「豊かさは 自然の中に隠れている」
 
  1982年の10月も終わる頃、アメリカの西海岸をフロリダのオーランドからカナダ国境に近いシアトルまで7つか8つの都市を仕事で訪れたことがあった。
 
  旅も終盤に近い頃、シアトル空港からバスでカーネイションファームに向かう車窓から目に映る景観になんとなくなつかしさを感じた。これまでは西海岸の乾燥地帯、そして平坦地だ。目に映る緑も明るい緑、今見る緑は暗色の緑だ。山も迫っている、景観に慣れてくると草木の種類も、少し針葉樹が多いくらいで日本とほとんど変わらないように思えた。

  一日中細かい雨が降っていたが、ガイドの案内でこれから雨の季節に入るとのこと北米にも雨季があることを初めて知った。樺の木立をぬってファームの前でバスが停まったが、雨で見学はとりやめになった、車窓から見るファームは樺の木立のあいまに三々五々見えるホルスタイン種の白と黒の模様が印象的だった。カーネーションファームと聞いていたので、もっと近代的な設備が整っているのかと想像していたが、アメリカの開拓時代はきっと、こんなんだったのではないかと、雨にぬかるんだ地表を眺めながら勝手に解釈していた。
 
  少し時間があったので、ボーイングの工場を見渡せる場所を通って、郊外のレストランで小休止することになった。 空港から、バスにのりかえて以来、初めて触れる外気は、凛としてとてもこころよかった。
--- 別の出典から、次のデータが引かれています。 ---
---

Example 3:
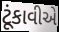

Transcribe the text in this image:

ટૂંકાવીએ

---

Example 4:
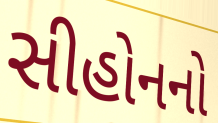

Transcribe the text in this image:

સીહોનનો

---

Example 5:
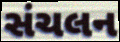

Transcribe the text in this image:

સંચલન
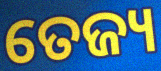
ତେଜ୍ୟ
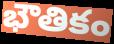
భౌతికం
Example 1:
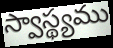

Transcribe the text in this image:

స్వాస్థ్యము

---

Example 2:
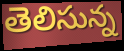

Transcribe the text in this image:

తెలిసున్న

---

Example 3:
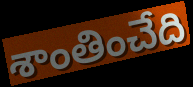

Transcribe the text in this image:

శాంతించేది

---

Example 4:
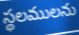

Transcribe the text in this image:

స్థలములను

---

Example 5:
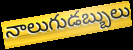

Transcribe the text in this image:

నాలుగుడబ్బులు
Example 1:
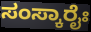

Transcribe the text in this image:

ಸಂಸ್ಕಾರೈಃ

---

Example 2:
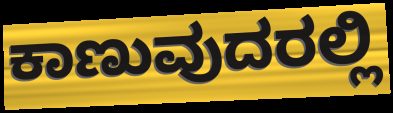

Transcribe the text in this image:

ಕಾಣುವುದರಲ್ಲಿ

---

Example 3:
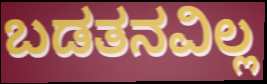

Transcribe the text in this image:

ಬಡತನವಿಲ್ಲ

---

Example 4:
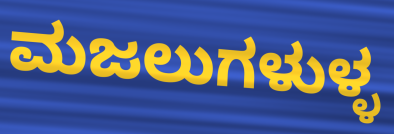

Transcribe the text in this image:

ಮಜಲುಗಳುಳ್ಳ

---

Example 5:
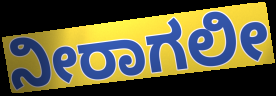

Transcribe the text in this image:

ನೀರಾಗಲೀ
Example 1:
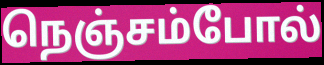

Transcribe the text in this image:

நெஞ்சம்போல்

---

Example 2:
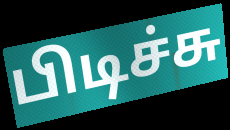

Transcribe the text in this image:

பிடிச்சு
  ペプシコーラのセールスマン時代横浜の伊勢崎町界隈にタコマホテルという小さなホテルがあった。その名前の由来をお尋ねした時、それは、それは美しい北米の町の名前ですよと答えられた。ホテルのオーナーの住まいがタコマにあることから名付けたという。そんなことを思い出しながら、雨上がりの澄んだ空気と郊外の透明感に満ちた風光に、まだみぬタコマの美しさを重ねていた。タコマ、シアトル、バンクーバー、は気候や、地形、また海流などのうえでとても興味深いところだ。自然の力の大きさ、そのしくみの巧みさに驚かさるひとつの例がジョンストン海峡だ。ジョンストン海峡は無数の入り江が内陸に向かって、深く深く入り込んでいて、見事な樹林帯を形成し、さまざまな生き物達の繁殖地になっている。
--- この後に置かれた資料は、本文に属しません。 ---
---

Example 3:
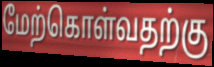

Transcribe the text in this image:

மேற்கொள்வதற்கு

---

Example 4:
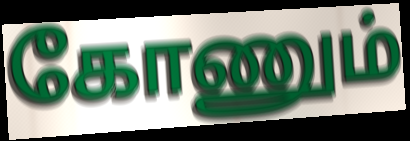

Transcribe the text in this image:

கோணும்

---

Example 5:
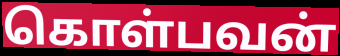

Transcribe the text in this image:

கொள்பவன்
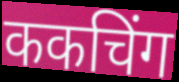
ककचिंग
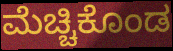
ಮೆಚ್ಚಿಕೊಂಡ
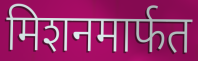
मिशनमार्फत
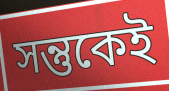
সন্তুকেই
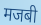
मजबी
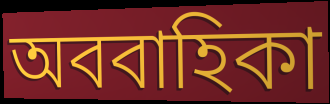
অববাহিকা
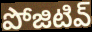
పోజిటివ్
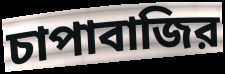
চাপাবাজির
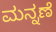
ಮನ್ನಣೆ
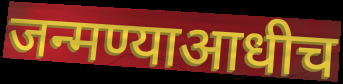
जन्मण्याआधीच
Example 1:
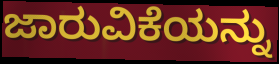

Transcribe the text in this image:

ಜಾರುವಿಕೆಯನ್ನು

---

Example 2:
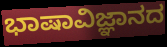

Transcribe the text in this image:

ಭಾಷಾವಿಜ್ಞಾನದ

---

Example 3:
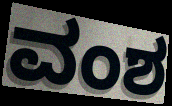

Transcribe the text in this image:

ವಂಶ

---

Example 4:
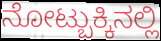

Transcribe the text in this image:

ನೋಟ್ಬುಕ್ಕಿನಲ್ಲಿ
 豊かな海の秘密は樹林帯と豊富な地下水の関係にある。そこにすむさまざまな生き物たちの排泄物を樹林帯が永い時間をかけて堆積させた腐葉土とともに、豊富な地下水によってその成分を海に押し出すようなしくみになっている。成分つまり大量のミネラルが海に流れ込むことによって、プランクトンの大発生がおこる、プランクトンは小さな魚たちの餌になる。それからは自然のならわしで、その小魚をニシンが、ニシンを鮭が、イルカ、ひいてはシャチ、鯨が回遊する豊かな環境をつくりだしている。
 
  日本の三陸沿岸でも漁場の再生力を高めるために、森林の整備がかかせないことから漁業者が中心になって森林整備に努めているという報道番組を見たことがあった。それでも人間はまだまだ自然からほんの少ししか学んでいないのではないかと、ふと思った。まだまだ自然のなかには、目をみはるような素晴らしいしくみが隠されているように思えてならない。

  きっと若い人たちの中にも、同じ見方をしている方たちが、たくさんおられるだろう。そのようなひとたちによって、自然は私達になにをしてほしいのか、ひとつでも、解るようになれば、隠されている自然のたくみさも、私達の目の前にその全貌を現すのではないだろうか。見えるものより、見えないもののなかに、私達の明日の活力となるものが隠されていると思われてしかたがない。人生の目的とはさまざまなかたちで隠されている未だみぬ宝の覆いをひとつひとつひらいてゆくことではないかと思う。

 幼い頃、まわりがうるさがるほど、なぜ、どうして、を連発してきた。いつしか、そう思っていても、そういうことをいわないのが大人といわんばかりになってしまう、なぜ、どうして、をもっと思いつづけよう。そうしたら見えるものが変わってきて、自分が今なにをしなければならないのかと考えるまえに、進む道が不思議に向こうからやってくる。目に見えないもの、その不思議さに心をひらいて向かいたい。